Optical response and band structure of LiCoO2 including electron-hole interaction effects

The optical response functions and band structures of LiCoO2 are studied at different levels of approximation, from density functional theory (DFT) in the generalized gradient approximation (GGA) to quasiparticle selfconsistent QSGW (with G for Green's function and W for screened Coulomb interaction) without and with ladder diagrams (QSGW) and the Bethe Salpeter Equation (BSE) approach. The QSGW method is found to strongly overestimate the band gap and electron-hole or excitonic effects are found to be important. They lower the quasiparticle gap by only about 11% but the lowest energy peaks in absorption are found to be excitonic in nature. The contributions from different band to band transitions and the relation of excitons to band-to-band transitions are analyzed. The excitons are found to be strongly localized.
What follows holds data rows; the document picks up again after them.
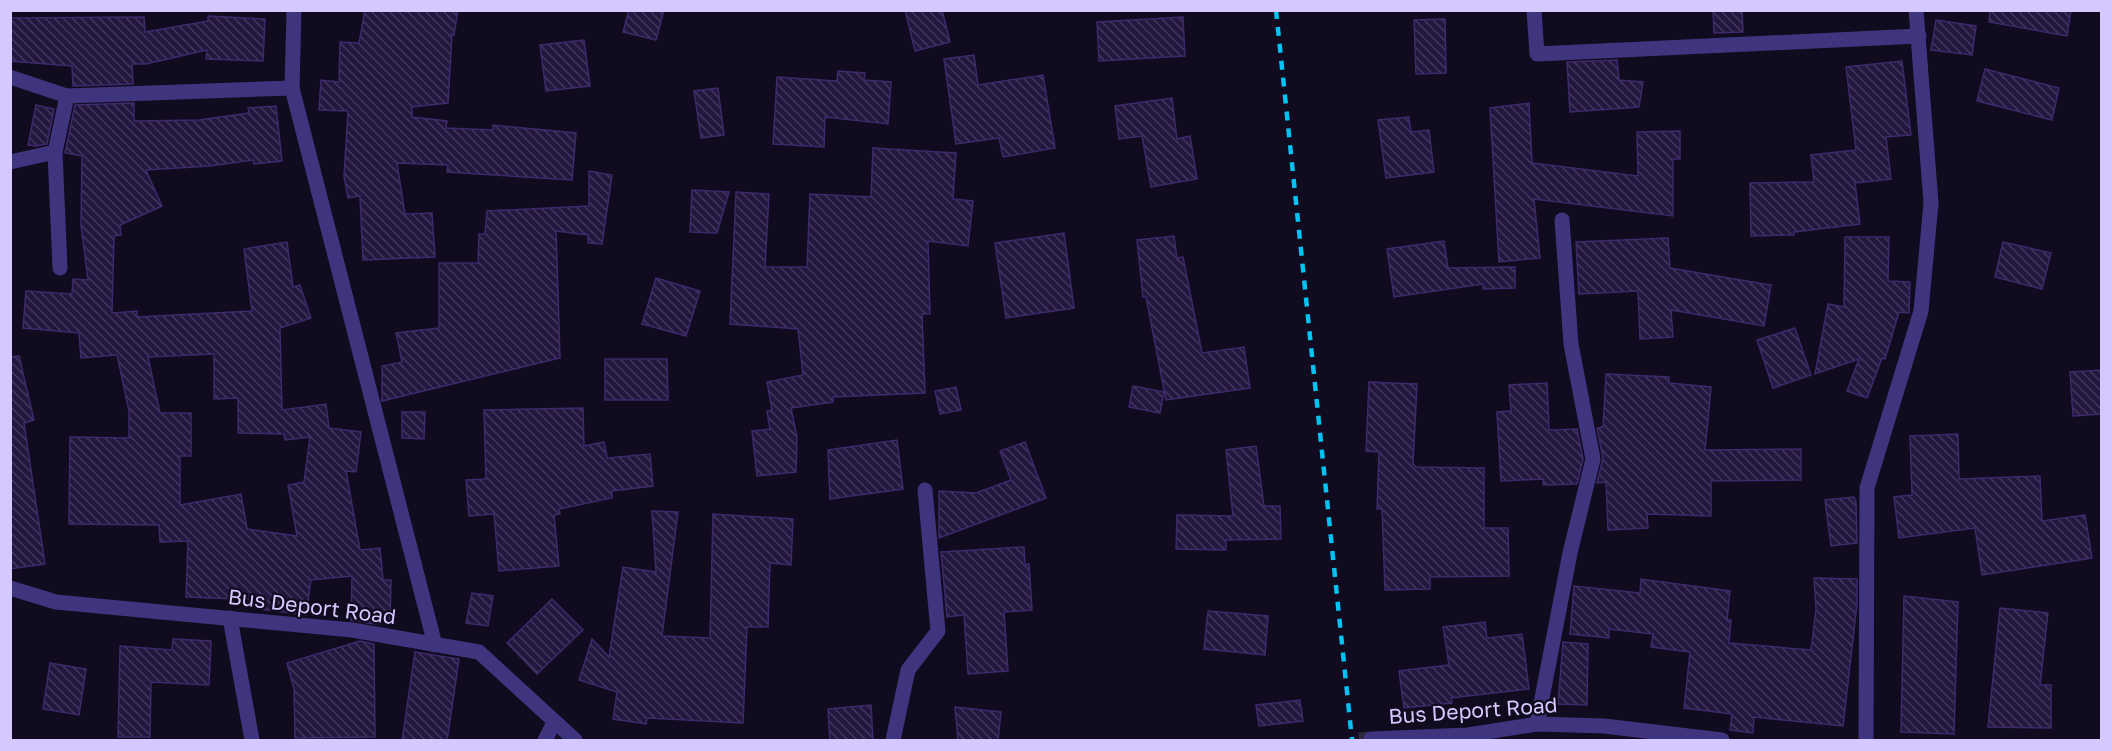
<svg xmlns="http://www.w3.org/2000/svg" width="2112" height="751" viewBox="0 0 2112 751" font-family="'Golos Text',sans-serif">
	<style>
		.building { fill: url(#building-back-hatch); stroke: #3d296c; stroke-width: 1.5; fill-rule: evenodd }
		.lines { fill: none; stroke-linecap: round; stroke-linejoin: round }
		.minor-tunnel { stroke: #2d2740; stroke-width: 15; stroke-dasharray: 15 8; stroke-linecap: butt }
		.minor { stroke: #3f357e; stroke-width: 15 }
		.rail { stroke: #00c2f3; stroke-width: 4.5; stroke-dasharray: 9 8; stroke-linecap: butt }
		.labels { text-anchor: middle; stroke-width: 4.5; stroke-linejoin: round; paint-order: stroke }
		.street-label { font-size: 21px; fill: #d4c8ff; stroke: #100b1e }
	</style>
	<defs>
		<pattern id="building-back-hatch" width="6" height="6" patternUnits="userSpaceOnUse" patternTransform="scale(1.5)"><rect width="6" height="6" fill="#23173f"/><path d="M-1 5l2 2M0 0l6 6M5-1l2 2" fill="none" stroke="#42375c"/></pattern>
	</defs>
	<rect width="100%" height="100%" fill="#100b1e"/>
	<g class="building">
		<path d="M365,10H458L454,35L452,34L448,103L412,107V117L447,121L446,128L493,130V125L576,133L572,180L447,172L448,165L397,163L405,214L432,213L435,257L363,260L360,196L348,198L344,176L348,111L319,110L321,80L339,82L340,42L359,43Z"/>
		<path d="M629,10H664L656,40L623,32Z"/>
		<path d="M905,10H942L950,42L915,51Z"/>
		<path d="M1713,10H1742L1743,32L1714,33Z"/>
		<path d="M1990,10H2071L2067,36L1989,22Z"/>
		<path d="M208,16L265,19L263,61L206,59L207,50L146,64H132L133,84L73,86L72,66L10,61V18L144,17L145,32L208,21Z"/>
		<path d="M1183,17L1185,56L1099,61L1097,22Z"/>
		<path d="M1445,19L1446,73L1416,74L1414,20Z"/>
		<path d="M1936,20L1976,26L1972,55L1931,50Z"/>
		<path d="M584,40L590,86L546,91L540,45Z"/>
		<path d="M974,55L978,85L1043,75L1055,148L1003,157L999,138L956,144L944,59Z"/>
		<path d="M1617,60L1619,80L1643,82L1639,107L1570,112L1567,62Z"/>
		<path d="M1902,61L1911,135L1886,137L1891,179L1855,183L1860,224L1794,232V235L1751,236L1750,183L1814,182L1811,155L1856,150L1846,67Z"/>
		<path d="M1985,69L2059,88L2052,120L1977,101Z"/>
		<path d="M838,71L865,73L864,80L891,82L888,124L825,117L824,147L773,144L777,77L837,81Z"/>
		<path d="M718,88L724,135L701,138L694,91Z"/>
		<path d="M1172,98L1177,139L1190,136L1197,179L1151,187L1142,136L1119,139L1115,106Z"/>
		<path d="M134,103V121L199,120L249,113L248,108L276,106L282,161L254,164L253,160L210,166L146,170L162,206L120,225L121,235L114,236L112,313L137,311V317L252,311L244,249L287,242L293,287L300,285L311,318L280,328L282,410L326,404L329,428L361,432L356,472L346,471L360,550L380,548L383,580H391L390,622L374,624L351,620L352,576L311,580L306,615L260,609L261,600L186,597L188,541L160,542L159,525L69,524L70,437L129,438V411L117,355L81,358L79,333L23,328L26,291L72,294L73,279L88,280L81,225L82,156L65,153L75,105ZM214,354V399L238,398V433L284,434L285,440L310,437L304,482L288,485L297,536L247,529L241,494L180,505V456H191V413H160L148,357Z"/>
		<path d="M1529,103L1532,163L1638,176L1637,132L1680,131V159H1673V216L1534,199L1540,258L1499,262L1490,108Z"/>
		<path d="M36,105L54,109L47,144L36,146L28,145Z"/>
		<path d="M1409,117L1411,132L1429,130L1434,172L1386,178L1378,120Z"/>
		<path d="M873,148L956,153L953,199L973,201L968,246L928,241L930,314H922L925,393L833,397V402L791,408L797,437L796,472L757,476L752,431L770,429L767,411L772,410L767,382L803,375L798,329L730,324L736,192L769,194L765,267H807L810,194L871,197Z"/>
		<path d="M589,171L612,175L602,244L588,243V235L556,231L560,358L382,401V366L402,362L396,333L439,328V263H478L479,234H485L487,211L589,206Z"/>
		<path d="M692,190L729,192L717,233L690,232Z"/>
		<path d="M1064,233L1074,308L1006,318L995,243Z"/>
		<path d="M1174,236L1177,258L1183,257L1202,353L1244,347L1250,388L1166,400L1146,297H1143L1137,240Z"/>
		<path d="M1845,237H1889L1888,281L1910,282L1909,313L1899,312L1885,359L1882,358L1867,398L1847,391L1859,359L1815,374L1828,304L1844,307Z"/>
		<path d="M1668,238L1670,268L1771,285L1764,326L1671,310L1673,337L1640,339L1638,291L1579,294L1576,242Z"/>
		<path d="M1444,241L1448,268L1515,267V288L1483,289V284L1394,297L1387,249Z"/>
		<path d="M2003,242L2051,253L2042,289L1995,277Z"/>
		<path d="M656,278L700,291L686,336L642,324Z"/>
		<path d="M1795,328L1811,375L1773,388L1757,340Z"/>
		<path d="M19,356L34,420L24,423L45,564L10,569V357Z"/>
		<path d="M605,359H667L668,400H605Z"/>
		<path d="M2102,370V414L2073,416L2070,372Z"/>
		<path d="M1606,374L1669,377V383L1711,387L1705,450L1801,449V480L1711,481V516L1647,514L1648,528L1608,530L1606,482L1597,483L1603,458L1597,428L1603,427Z"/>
		<path d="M1369,382L1417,384L1413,464L1416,467L1484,468V528H1508L1509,576L1430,577V589L1385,590L1382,509H1377L1379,452L1366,451Z"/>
		<path d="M1547,383L1549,430L1577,429L1583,459L1577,484L1543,485V479L1501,481L1497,412L1511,411L1509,385Z"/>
		<path d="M1133,386L1164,392L1160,413L1129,407Z"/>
		<path d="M956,387L961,410L940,414L935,391Z"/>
		<path d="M583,408L584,446L604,442L607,458L650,454L653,486L612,491V498L559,509L560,514L554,515L559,566L499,571L494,514L469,516L466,480L486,479L484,410Z"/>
		<path d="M402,412H425L424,439L402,438Z"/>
		<path d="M1958,434L1959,479L2040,476L2042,521L2085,515L2092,558L1982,575L1975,528L1899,538L1894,497L1912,495L1910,436Z"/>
		<path d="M897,440L903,489L830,499L828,450Z"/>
		<path d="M1025,442L1046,498L939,538V491L976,493L1011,480L1000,451Z"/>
		<path d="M1256,446L1264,506H1280L1281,539L1226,540V550L1176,549L1177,515L1233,516L1226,450Z"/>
		<path d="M1854,497L1856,502L1857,543L1831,546L1825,500Z"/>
		<path d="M652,511L678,512L662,636L710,638L713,514L793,519L791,565L770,563L768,627H747L743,723L647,718L646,724L613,719L617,692L579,680L592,639L609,657L623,567L656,572Z"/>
		<path d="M1024,547L1025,565L1029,564L1032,610L1004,612L1008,671L968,674L964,615L947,617L941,552Z"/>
		<path d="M1814,578L1857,579V604L1843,726L1754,717L1753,733L1730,730L1732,714L1684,708L1690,652L1651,647L1653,634L1609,629V638L1570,634L1574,586L1640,593L1641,579L1730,591L1727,620H1731L1729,643L1811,650L1816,609Z"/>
		<path d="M472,593L493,596L488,626L466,623Z"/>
		<path d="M1904,596L1958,602L1954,734L1901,732Z"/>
		<path d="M552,599L583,630L537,674L507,643Z"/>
		<path d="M2000,608L2048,613L2040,685H2051V728L1988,727Z"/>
		<path d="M1208,611L1268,616L1265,655L1204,649Z"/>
		<path d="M1485,622L1487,638L1522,634L1529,689L1451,698L1452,703L1404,708L1399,671L1449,665L1443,627Z"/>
		<path d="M173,639L211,641L209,685L151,682L150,737H118L120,646L172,650Z"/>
		<path d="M360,641L374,644L375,737L295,738L294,689L287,663Z"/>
		<path d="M1563,642L1588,644L1587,705L1558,704Z"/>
		<path d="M415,652L459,659L447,741H402Z"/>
		<path d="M50,663L86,669L79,715L43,709Z"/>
		<path d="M1300,700L1303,721L1259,726L1256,705Z"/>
		<path d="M871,705L873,741H830L828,709Z"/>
		<path d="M955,707L1001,712L998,741H958Z"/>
	</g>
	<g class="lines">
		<path class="minor-tunnel" d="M1359,740L1371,739"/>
		<g class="minor">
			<path d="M294,10L292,88L435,645"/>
			<path d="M1534,10L1537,54L1919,36"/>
			<path d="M10,77L67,96"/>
			<path d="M55,152L60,268"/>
			<path d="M10,162L55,152L67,96L292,88"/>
			<path d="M10,588L56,602L352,630L479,652L575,740"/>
			<path d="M230,618L252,740"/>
			<path d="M1537,724L1570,553L1593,459L1571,344L1562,220"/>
			<path d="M1371,739L1468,735L1537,724L1604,726L1722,740"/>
			<path d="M545,740L554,723"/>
			<path d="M893,740L908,670L938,631L925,490"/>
			<path d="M1866,740L1867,488L1921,311L1931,203L1916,10"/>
		</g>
		<path class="rail" d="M1276,10L1352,740"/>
	</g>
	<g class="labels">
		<g class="street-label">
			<text transform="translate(312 607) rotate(7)" y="7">Bus Deport Road</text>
			<text transform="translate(1473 711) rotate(-4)" y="7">Bus Deport Road</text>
		</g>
	</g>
	<rect width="2112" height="751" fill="none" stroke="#d4c8ff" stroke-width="24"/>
</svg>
A comparison to experimental data is presented.

Automated summary

The optical response functions and band structures of LiCoO2 were studied using various levels of approximation, from DFT in GGA to QSGW with and without ladder diagrams as well as the BSE approach. The QSGW method overestimated the band gap, with electron-hole or excitonic effects influencing the quasiparticle gap and absorption peaks. The excitons were found to be strongly localized and comparisons to experimental data were made.